CB-cPIR: Code-Based Computational Private Information Retrieval

TL;DR

CB-cPIR is a novel code-based computational PIR scheme that enhances privacy security by addressing vulnerabilities in previous schemes, providing a secure single-server solution rooted in code-based cryptography.

Contribution

This work introduces CB-cPIR, a secure single-server code-based cPIR scheme that fixes known vulnerabilities and compares favorably with lattice-based schemes.

Findings

Addresses vulnerabilities in prior code-based PIR schemes

Provides security based on decoding hardness of random linear codes

Demonstrates competitive performance against lattice-based cPIR schemes

Abstract

A private information retrieval (PIR) scheme is a protocol that allows a user to retrieve a file from a database without revealing the identity of the desired file to a curious database.
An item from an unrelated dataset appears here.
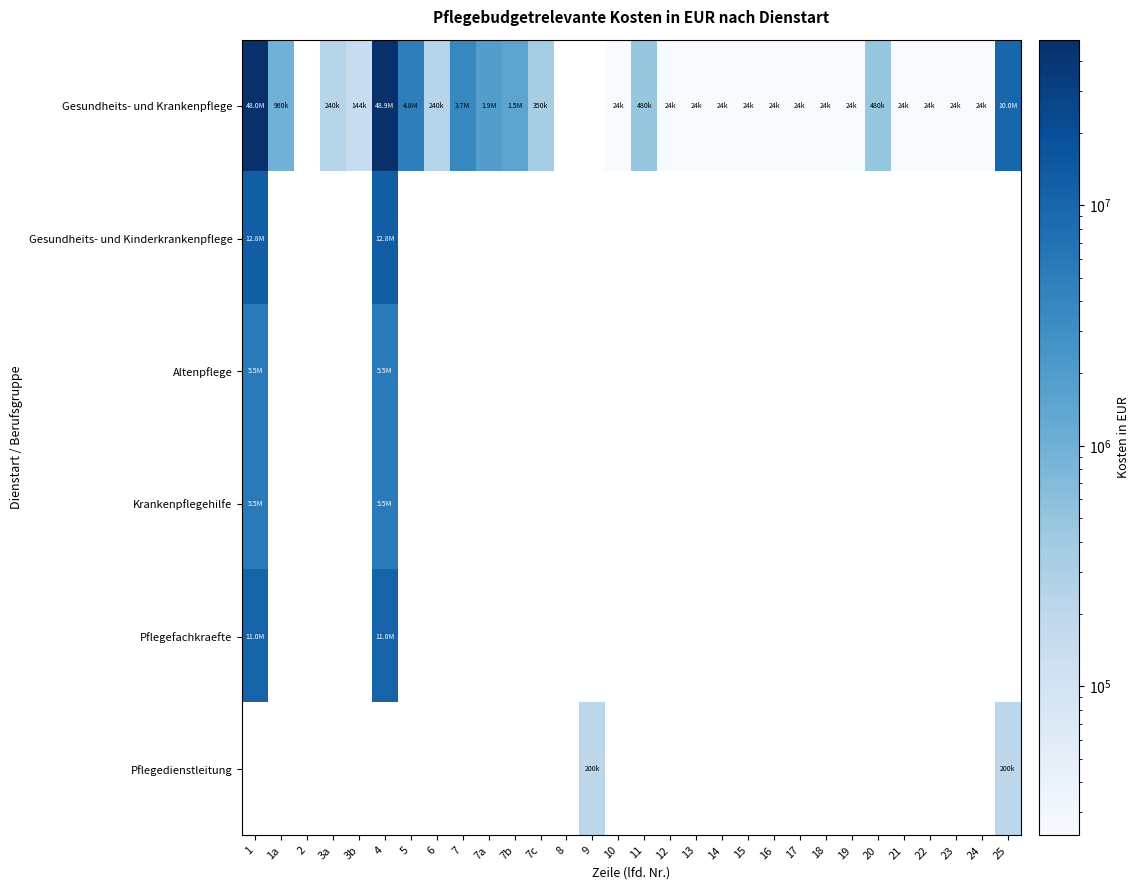

Between 23 and 12, which is larger?

23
Given a distributed data storage system, efficient PIR can be achieved by making assumptions about the colluding capabilities of the storage servers holding the database. If these assumptions turn out to be incorrect, privacy is lost. In this work, we focus on the worst-case assumption: full collusion or, equivalently, viewing the storage system virtually as a single honest-but-curious server. We present CB-cPIR, a single-server code-based computational private information retrieval (cPIR) scheme that derives security from code-based cryptography. Specifically, the queries are protected by the hardness of decoding a random linear code. The scheme is heavily inspired by the pioneering code-based cPIR scheme proposed by Holzbaur, Hollanti, and Wachter-Zeh in [Holzbaur et al., "Computational Code-Based Single-Server Private Information Retrieval", 2020 IEEE ISIT] and fixes the vulnerabilities of the original scheme arising from highly probable rank differences in submatrices of the user's query. Recently, a new vulnerability was observed in [Lage, Bartz, "On the Security of a Code-Based PIR Scheme"], a simple modification to the scheme now fixes this vulnerability. For further validation of our scheme, we draw comparisons to the state-of-the-art lattice-based cPIR schemes.